Presto

Metadata queries are failing with java.lang.RuntimeException: error initializing deserializer: org.apache.hadoop.hive.serde2.lazy.LazySimpleSerDe

  • 1.  Metadata queries are failing with java.lang.RuntimeException: error initializing deserializer: org.apache.hadoop.hive.serde2.lazy.LazySimpleSerDe

    Quboler
    Posted 04-17-2019 16:39
    When all metadata queries start failing with the following exception what would be the cause?

    2019-04-12T18:27:04.334Z ERROR   SplitRunner-184-797948  com.facebook.presto.execution.executor.TaskExecutor Error processing Split 20190412_182551_18118_2rvw8.1.0-0 InformationSchemaSplit{tableHandle=hive:information_schema:columns, filters={}, addresses=[10.79.5.177:8081]} (start = 6.76413448971468E8, wall = 73014 ms, cpu = 0 ms, wait = 0 ms, calls = 1)
    java.lang.RuntimeException: error initializing deserializer: org.apache.hadoop.hive.serde2.lazy.LazySimpleSerDe
        at com.facebook.presto.hive.HiveUtil.initializeDeserializer(HiveUtil.java:421)
        at com.facebook.presto.hive.HiveUtil.getDeserializer(HiveUtil.java:378)
        at com.facebook.presto.hive.HiveUtil.getTableObjectInspector(HiveUtil.java:340)
        at com.facebook.presto.hive.HiveUtil.getTableStructFields(HiveUtil.java:357)
        at com.facebook.presto.hive.HiveUtil.getRegularColumnHandles(HiveUtil.java:790)
        at com.facebook.presto.hive.HiveUtil.hiveColumnHandles(HiveUtil.java:772)
        at com.facebook.presto.hive.HiveMetadata.listTableColumns(HiveMetadata.java:390)​


    When all the metadata queries start failing with the above exception, please look into the following:

    1. Try re-running the metadata queries with a different cluster. If those queries also fail, then the possible reason for this an existence of a bad table that has been created which is causing this failure

    2. How do we detect which table?
    This is the tricky part of the process. You should first identify when you started observing the behavior.

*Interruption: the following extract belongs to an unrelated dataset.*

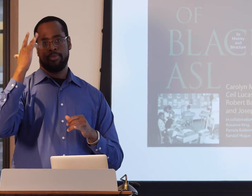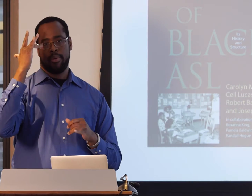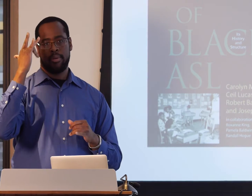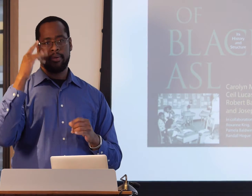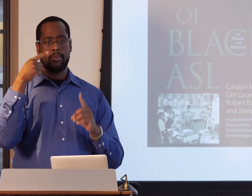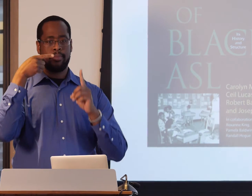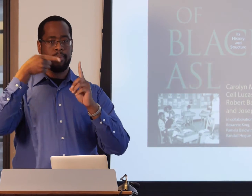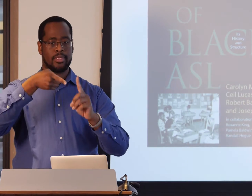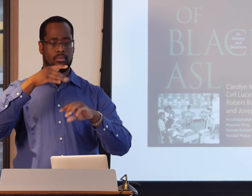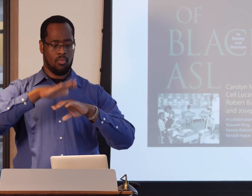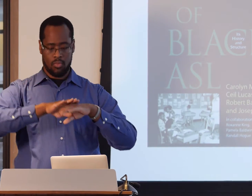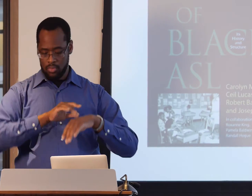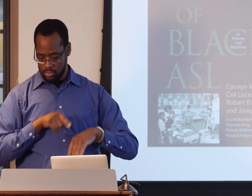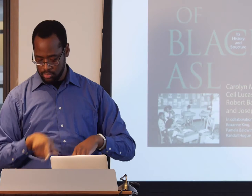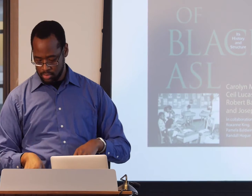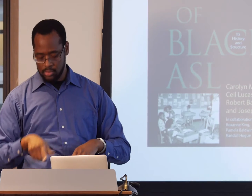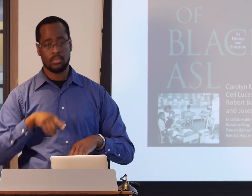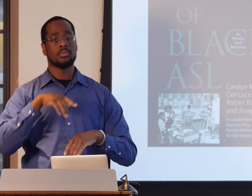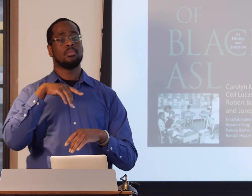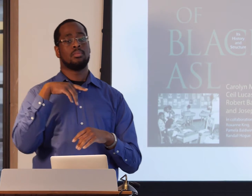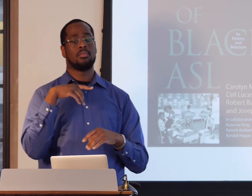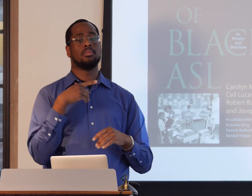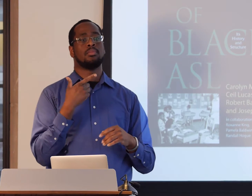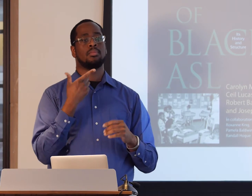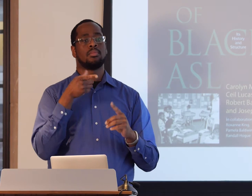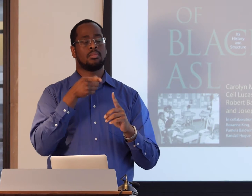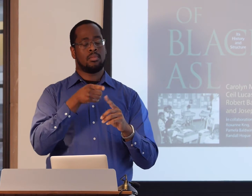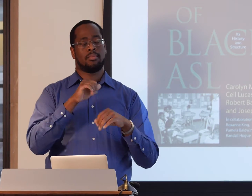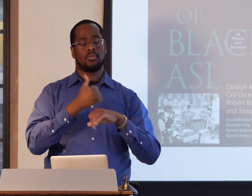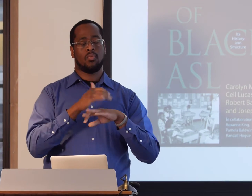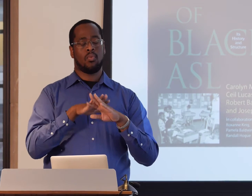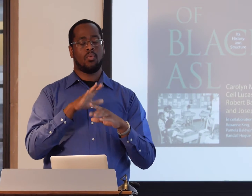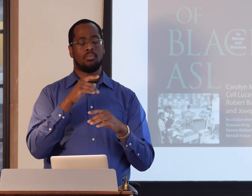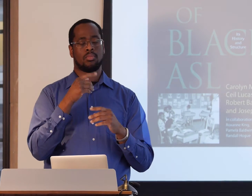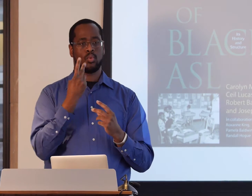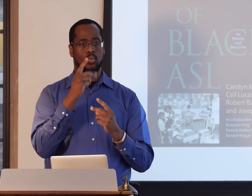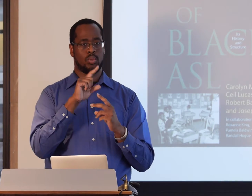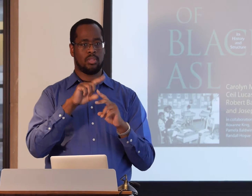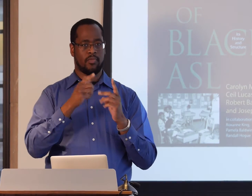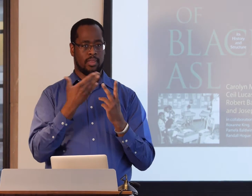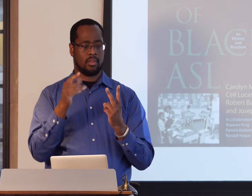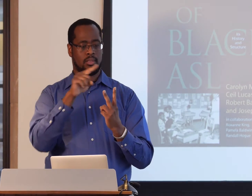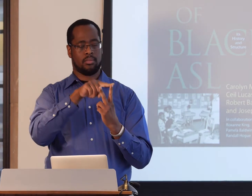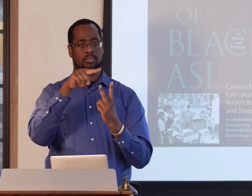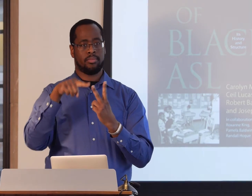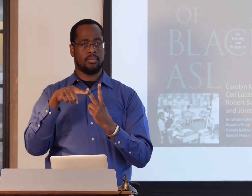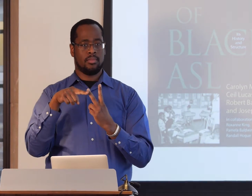So what we're finding is a lot of the data is very similar to the research that has been done previously.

Identify the date, ideally a timeframe as well, but this can be difficult

    > If all you know is the date, you will have to query the metadata and identify when the timestamp of table creation, with condition such as 

    SERDES.SLIB='org.apache.hadoop.hive.serde2.lazy.LazySimpleSerDe' and CREATE_TIME


    3. Once you identify the timeframe, you will have to narrow it down to a database and then within the database to a table or multiple tables that may be causing the issue.

    >When running "describe formatted" hive query on a bad table in a db, you will see an exception as follows:

    ERROR: FAILED: Execution Error, return code 1 from org.apache.hadoop.hive.ql.exec.DDLTask. java.lang.ClassNotFoundException Class org.apache.hive.hcatalog.data.JsonSerDe not found
    (Ex query: 30357552)


    This will eventually lead you to identifying which table is causing this error. Dropping this (bad) table will ideally unblock you. This process is tricky and may take up some time to investigate the tables and certainly needs a bit of trial and error, but the above steps will be helpful for anyone as a template to go ahead and investigate further.

    I hope this helps. 



    ------------------------------
    Best,
    Urvashi Kohli
    Big Data Support Engineer, Qubole, Inc.
    ------------------------------